Both ASAP and Project QUEST have strong evidence supporting their success, collected using randomized controlled trials, and have been evaluated by outside organizations, making them strong candidates for scale-up at other institutions across the country.

There’s really a lot of evidence in this area, especially compared to other areas of higher education and education social policy,” Mayer said.

20%

Average amount of salary increase that Project QUEST participants experienced nine years after completing the program

Other programs, like Chicago-based One Million Degrees, a nonprofit organization that works with 10 community colleges to help students earn their degrees and launch careers, will require more study to know if they improve graduation rates. But Chief Executive Officer Paige Ponder said students are already feeling positive impacts. Charlene Brown, a 19-year-old Chicago community college student who aspires to be a nurse, said the program was a game-changer for her. They connected me with networking support and having a one-on-one coach was helpful because it just showed me that people can check on your wellbeing and actually care about you,” she said. Without One Million Degrees, my semester definitely would have been more strenuous.” An ongoing randomized controlled trial of One Million Degrees will answer the question of whether it helps more students graduate on-time.

A Once-in-a-Generation Opportunity’

Higher education experts said the strong base of evidence supporting a number of the programs and their core principles makes them ideal for a federal investment. The successful programs all provide students with a counselor or case manager, use real-time data to track students’ progress, and use strategies to help students stick with their commitment to completing college. Many offer financial support or incentives and work with students across multiple years.
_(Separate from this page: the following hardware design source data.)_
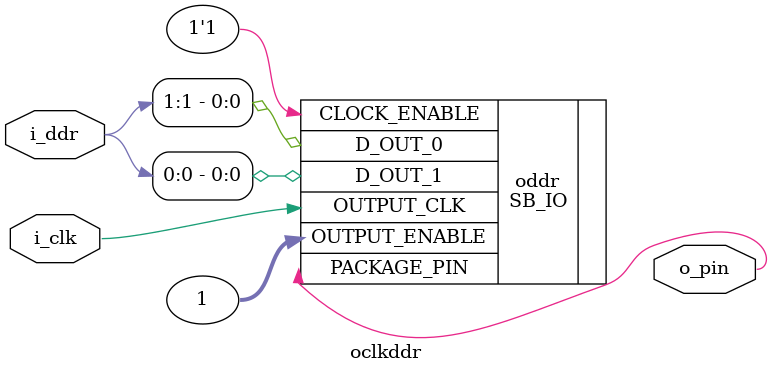
<source format=v>
`default_nettype	none
module	oclkddr(i_clk, i_ddr, o_pin);
	input	wire		i_clk;
	input	wire	[1:0]	i_ddr;
	output	wire		o_pin;

	SB_IO	#(.PIN_TYPE(6'b0100_01)
	   ) oddr(
		.OUTPUT_CLK(i_clk),
		.CLOCK_ENABLE(1'b1),
		.D_OUT_0(i_ddr[1]),
		.D_OUT_1(i_ddr[0]),
		.OUTPUT_ENABLE(1),
		.PACKAGE_PIN(o_pin));

endmodule

</source>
They all share similar characteristics. Everybody goes about it slightly differently, but there’s enough research out there that points us to how these are the fundamental things that need to be addressed,” Ponder said. To have all this money spent along those lines is going to be more impactful than without that guidance.”

For Arnold Ventures, the federal government’s commitment to support evidence-based programs could be transformational.

This feels like a once in a generation opportunity to invest in what works for students, especially students of color and students from low-income backgrounds who have so often been underserved,” McManus said. If we want higher education to be a key for increasing equity and social mobility, we need Congress to come through with these investments.”